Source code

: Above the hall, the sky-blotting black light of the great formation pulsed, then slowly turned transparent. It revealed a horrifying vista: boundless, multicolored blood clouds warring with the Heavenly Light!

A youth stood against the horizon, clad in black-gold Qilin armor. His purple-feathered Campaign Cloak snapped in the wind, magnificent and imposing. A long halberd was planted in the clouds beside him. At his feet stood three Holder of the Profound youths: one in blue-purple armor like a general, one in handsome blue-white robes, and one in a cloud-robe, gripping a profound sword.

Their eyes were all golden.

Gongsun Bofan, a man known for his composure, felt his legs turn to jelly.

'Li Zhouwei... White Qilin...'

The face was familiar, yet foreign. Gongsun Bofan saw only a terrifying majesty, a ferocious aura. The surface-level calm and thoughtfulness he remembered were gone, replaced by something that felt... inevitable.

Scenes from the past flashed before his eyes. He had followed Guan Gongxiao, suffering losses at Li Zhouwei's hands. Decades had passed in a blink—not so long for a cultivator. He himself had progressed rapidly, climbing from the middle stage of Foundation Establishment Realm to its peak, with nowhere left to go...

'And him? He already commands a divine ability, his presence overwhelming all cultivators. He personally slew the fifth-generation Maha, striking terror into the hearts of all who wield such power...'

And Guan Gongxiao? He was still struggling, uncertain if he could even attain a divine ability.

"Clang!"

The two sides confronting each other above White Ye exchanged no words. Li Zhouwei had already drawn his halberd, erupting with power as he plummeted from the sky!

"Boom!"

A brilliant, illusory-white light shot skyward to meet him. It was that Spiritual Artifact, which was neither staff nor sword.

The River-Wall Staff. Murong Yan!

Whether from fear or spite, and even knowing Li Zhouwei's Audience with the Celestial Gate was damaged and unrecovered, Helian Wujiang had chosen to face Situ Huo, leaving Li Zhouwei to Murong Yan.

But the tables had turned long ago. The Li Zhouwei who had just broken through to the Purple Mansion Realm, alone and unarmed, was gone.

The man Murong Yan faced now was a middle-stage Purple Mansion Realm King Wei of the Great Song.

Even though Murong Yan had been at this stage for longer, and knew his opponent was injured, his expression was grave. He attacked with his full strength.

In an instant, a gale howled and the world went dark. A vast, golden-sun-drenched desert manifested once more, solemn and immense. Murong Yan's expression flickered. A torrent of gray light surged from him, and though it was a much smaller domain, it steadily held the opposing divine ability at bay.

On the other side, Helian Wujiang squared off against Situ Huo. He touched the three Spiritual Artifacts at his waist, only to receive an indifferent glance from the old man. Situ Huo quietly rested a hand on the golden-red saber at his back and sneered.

==

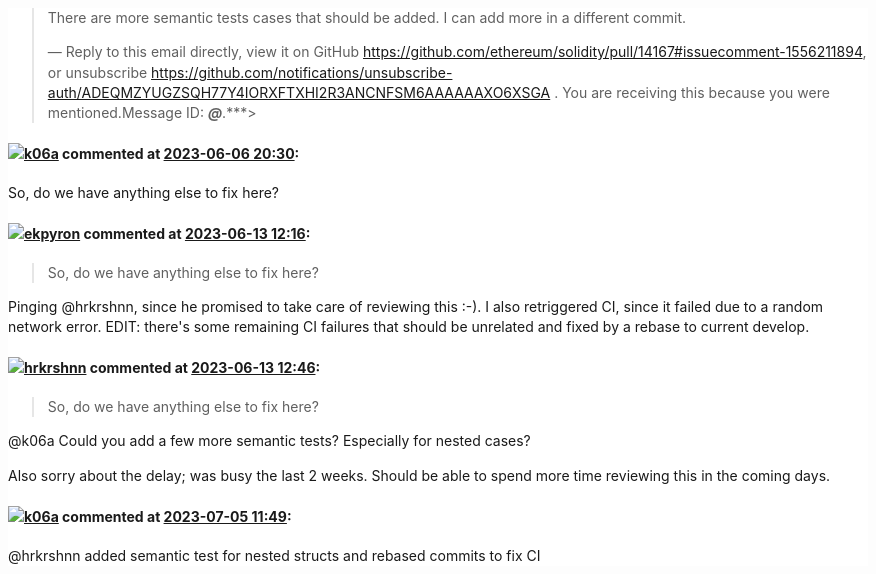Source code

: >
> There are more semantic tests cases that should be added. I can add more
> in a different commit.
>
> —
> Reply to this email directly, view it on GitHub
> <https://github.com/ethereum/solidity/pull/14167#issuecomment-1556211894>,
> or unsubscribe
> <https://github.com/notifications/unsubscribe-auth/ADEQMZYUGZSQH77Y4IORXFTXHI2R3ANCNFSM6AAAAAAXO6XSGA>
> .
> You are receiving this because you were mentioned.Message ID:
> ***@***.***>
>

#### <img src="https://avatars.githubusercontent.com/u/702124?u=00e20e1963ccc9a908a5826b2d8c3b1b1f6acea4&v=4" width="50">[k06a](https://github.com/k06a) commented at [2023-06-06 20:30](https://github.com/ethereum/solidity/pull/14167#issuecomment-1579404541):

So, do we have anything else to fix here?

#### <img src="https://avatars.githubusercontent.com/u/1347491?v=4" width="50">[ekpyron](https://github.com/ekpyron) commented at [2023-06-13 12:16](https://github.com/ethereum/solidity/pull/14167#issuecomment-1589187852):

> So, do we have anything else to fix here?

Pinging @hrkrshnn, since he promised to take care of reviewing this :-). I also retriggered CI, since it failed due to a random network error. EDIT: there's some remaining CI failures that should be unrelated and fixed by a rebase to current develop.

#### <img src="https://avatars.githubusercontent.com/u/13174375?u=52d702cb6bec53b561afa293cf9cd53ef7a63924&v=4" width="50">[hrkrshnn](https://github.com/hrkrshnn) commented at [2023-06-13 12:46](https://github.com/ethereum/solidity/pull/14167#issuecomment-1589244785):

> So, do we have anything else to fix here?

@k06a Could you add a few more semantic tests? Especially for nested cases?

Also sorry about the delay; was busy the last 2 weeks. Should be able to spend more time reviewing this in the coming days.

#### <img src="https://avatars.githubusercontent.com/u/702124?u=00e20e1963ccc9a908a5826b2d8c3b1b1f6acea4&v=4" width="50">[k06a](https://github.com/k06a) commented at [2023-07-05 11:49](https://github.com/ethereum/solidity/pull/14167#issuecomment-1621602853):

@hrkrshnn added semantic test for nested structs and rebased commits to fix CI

* * *

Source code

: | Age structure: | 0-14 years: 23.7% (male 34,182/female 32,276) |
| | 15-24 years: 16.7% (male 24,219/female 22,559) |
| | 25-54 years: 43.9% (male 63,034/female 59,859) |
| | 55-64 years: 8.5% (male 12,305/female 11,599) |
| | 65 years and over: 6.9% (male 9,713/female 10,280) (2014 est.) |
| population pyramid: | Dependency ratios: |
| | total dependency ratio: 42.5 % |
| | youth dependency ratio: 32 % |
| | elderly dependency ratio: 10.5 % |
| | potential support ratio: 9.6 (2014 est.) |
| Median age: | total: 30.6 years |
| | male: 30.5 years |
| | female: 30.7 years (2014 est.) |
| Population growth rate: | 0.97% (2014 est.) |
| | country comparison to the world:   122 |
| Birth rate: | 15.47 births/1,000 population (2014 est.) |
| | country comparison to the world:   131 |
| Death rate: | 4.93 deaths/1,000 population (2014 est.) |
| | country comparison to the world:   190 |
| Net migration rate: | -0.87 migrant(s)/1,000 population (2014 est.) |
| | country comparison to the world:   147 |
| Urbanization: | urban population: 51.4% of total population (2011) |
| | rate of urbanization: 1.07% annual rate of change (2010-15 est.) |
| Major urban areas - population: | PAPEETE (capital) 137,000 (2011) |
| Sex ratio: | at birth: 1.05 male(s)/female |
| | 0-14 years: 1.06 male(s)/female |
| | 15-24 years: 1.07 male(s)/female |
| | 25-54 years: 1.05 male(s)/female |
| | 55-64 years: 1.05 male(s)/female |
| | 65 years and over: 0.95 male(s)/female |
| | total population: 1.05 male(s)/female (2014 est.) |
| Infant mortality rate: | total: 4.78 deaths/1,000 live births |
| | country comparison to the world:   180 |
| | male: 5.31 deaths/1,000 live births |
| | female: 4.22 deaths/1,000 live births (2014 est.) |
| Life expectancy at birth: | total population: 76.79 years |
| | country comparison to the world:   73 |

* **What is required**:
Copy every line of the entries above in which "births" occurs.

* **Exercise result**:
| Birth rate: | 15.47 births/1,000 population (2014 est.) |
| Infant mortality rate: | total: 4.78 deaths/1,000 live births |
| | male: 5.31 deaths/1,000 live births |
| | female: 4.22 deaths/1,000 live births (2014 est.) |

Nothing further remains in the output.